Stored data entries
^^^^^^^^^^^^^^^^

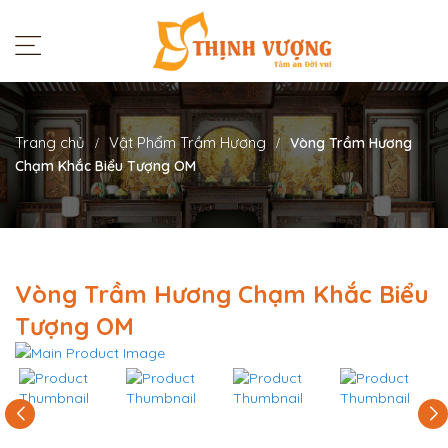
Trang chủ
Vật Phẩm Trầm Hương
Vòng Trầm Hương
Chạm Khắc Biểu Tượng OM
Vòng Trầm Hương Chạm Khắc Biểu
Tượng OM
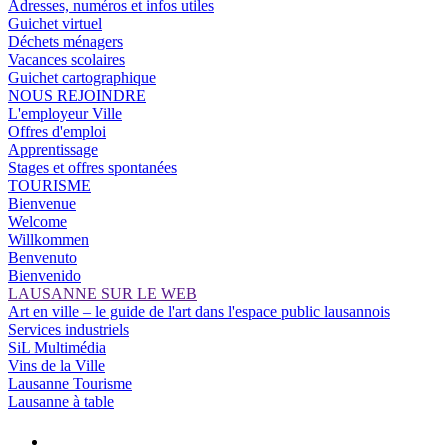
Adresses, numéros et infos utiles
Guichet virtuel
Déchets ménagers
Vacances scolaires
Guichet cartographique
NOUS REJOINDRE
L'employeur Ville
Offres d'emploi
Apprentissage
Stages et offres spontanées
TOURISME
Bienvenue
Welcome
Willkommen
Benvenuto
Bienvenido
LAUSANNE SUR LE WEB
Art en ville – le guide de l'art dans l'espace public lausannois
Services industriels
SiL Multimédia
Vins de la Ville
Lausanne Tourisme
Lausanne à table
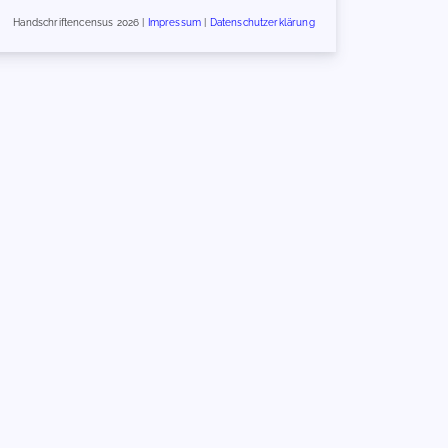
Handschriftencensus 2026 |
Impressum
|
Datenschutzerklärung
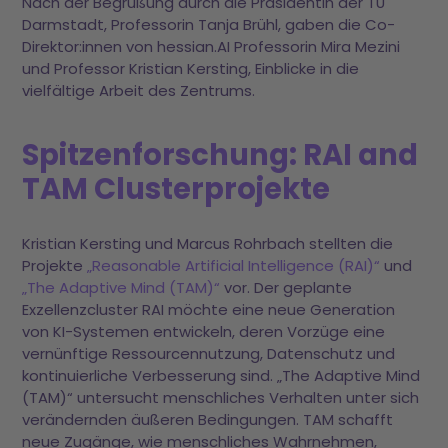
Nach der Begrüßung durch die Präsidentin der TU
Darmstadt, Professorin Tanja Brühl, gaben die Co-
Direktor:innen von hessian.AI Professorin Mira Mezini
und Professor Kristian Kersting, Einblicke in die
vielfältige Arbeit des Zentrums.
Spitzenforschung: RAI and
TAM Clusterprojekte
Kristian Kersting und Marcus Rohrbach stellten die
Projekte
„Reasonable Artificial Intelligence (RAI)“
und
„The Adaptive Mind (TAM)“
vor. Der geplante
Exzellenzcluster RAI möchte eine neue Generation
von KI-Systemen entwickeln, deren Vorzüge eine
vernünftige Ressourcennutzung, Datenschutz und
kontinuierliche Verbesserung sind. „The Adaptive Mind
(TAM)“ untersucht menschliches Verhalten unter sich
verändernden äußeren Bedingungen. TAM schafft
neue Zugänge, wie menschliches Wahrnehmen,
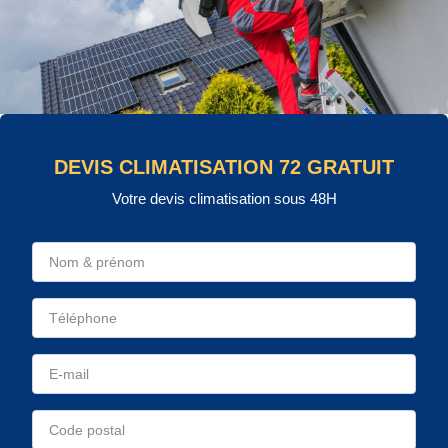
DEVIS CLIMATISATION 72 GRATUIT
Votre devis climatisation sous 48H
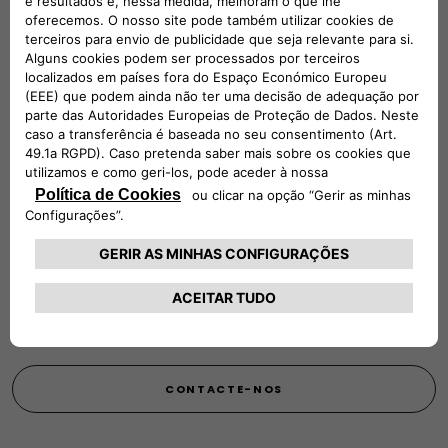
UMA EQUIPA DEDICADA PARA APOIÁ-
LO
Entre em contacto connosco das 9:00 às 18:00, de
segunda-feira a sexta-feira.
Sábado e Domingo: fechados.
Verifique os custos de chamadas se nos contactar através
de um telemóvel.
00 800 3428 00 00​
CHAMADA PARA A REDE FIXA NACIONAL
CONTACTE-NOS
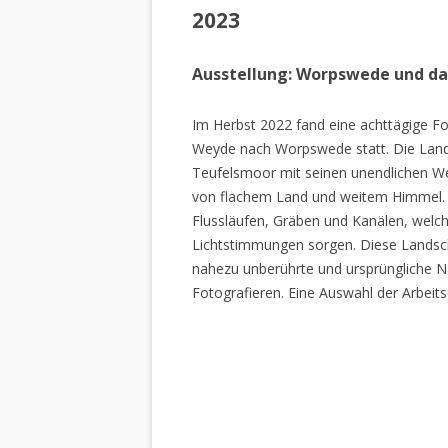
2023
Ausstellung: Worpswede und d
Im Herbst 2022 fand eine achttägige Fo
Weyde nach Worpswede statt. Die Lan
Teufelsmoor mit seinen unendlichen W
von flachem Land und weitem Himmel. 
Flussläufen, Gräben und Kanälen, welch
Lichtstimmungen sorgen. Diese Landscha
nahezu unberührte und ursprüngliche Na
Fotografieren. Eine Auswahl der Arbeits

^^^^^^^^^^^^^^^^

### TASK GOAL
Duplicate the text lines of every row above verbatim, omitting the picture markers from your output.

### WRITTEN REPLY
Trang chủ
Vật Phẩm Trầm Hương
Vòng Trầm Hương
Chạm Khắc Biểu Tượng OM
Vòng Trầm Hương Chạm Khắc Biểu
Tượng OM
Adresses, numéros et infos utiles
Guichet virtuel
Déchets ménagers
Vacances scolaires
Guichet cartographique
NOUS REJOINDRE
L'employeur Ville
Offres d'emploi
Apprentissage
Stages et offres spontanées
TOURISME
Bienvenue
Welcome
Willkommen
Benvenuto
Bienvenido
LAUSANNE SUR LE WEB
Art en ville – le guide de l'art dans l'espace public lausannois
Services industriels
SiL Multimédia
Vins de la Ville
Lausanne Tourisme
Lausanne à table
Handschriftencensus 2026 |
Impressum
|
Datenschutzerklärung
Nach der Begrüßung durch die Präsidentin der TU
Darmstadt, Professorin Tanja Brühl, gaben die Co-
Direktor:innen von hessian.AI Professorin Mira Mezini
und Professor Kristian Kersting, Einblicke in die
vielfältige Arbeit des Zentrums.
Spitzenforschung: RAI and
TAM Clusterprojekte
Kristian Kersting und Marcus Rohrbach stellten die
Projekte
„Reasonable Artificial Intelligence (RAI)“
und
„The Adaptive Mind (TAM)“
vor. Der geplante
Exzellenzcluster RAI möchte eine neue Generation
von KI-Systemen entwickeln, deren Vorzüge eine
vernünftige Ressourcennutzung, Datenschutz und
kontinuierliche Verbesserung sind. „The Adaptive Mind
(TAM)“ untersucht menschliches Verhalten unter sich
verändernden äußeren Bedingungen. TAM schafft
neue Zugänge, wie menschliches Wahrnehmen,
DEVIS CLIMATISATION 72 GRATUIT
Votre devis climatisation sous 48H
UMA EQUIPA DEDICADA PARA APOIÁ-
LO
Entre em contacto connosco das 9:00 às 18:00, de
segunda-feira a sexta-feira.
Sábado e Domingo: fechados.
Verifique os custos de chamadas se nos contactar através
de um telemóvel.
00 800 3428 00 00​
CHAMADA PARA A REDE FIXA NACIONAL
CONTACTE-NOS
2023
Ausstellung: Worpswede und d
Im Herbst 2022 fand eine achttägige Fo
Weyde nach Worpswede statt. Die Lan
Teufelsmoor mit seinen unendlichen W
von flachem Land und weitem Himmel. 
Flussläufen, Gräben und Kanälen, welch
Lichtstimmungen sorgen. Diese Landscha
nahezu unberührte und ursprüngliche Na
Fotografieren. Eine Auswahl der Arbeits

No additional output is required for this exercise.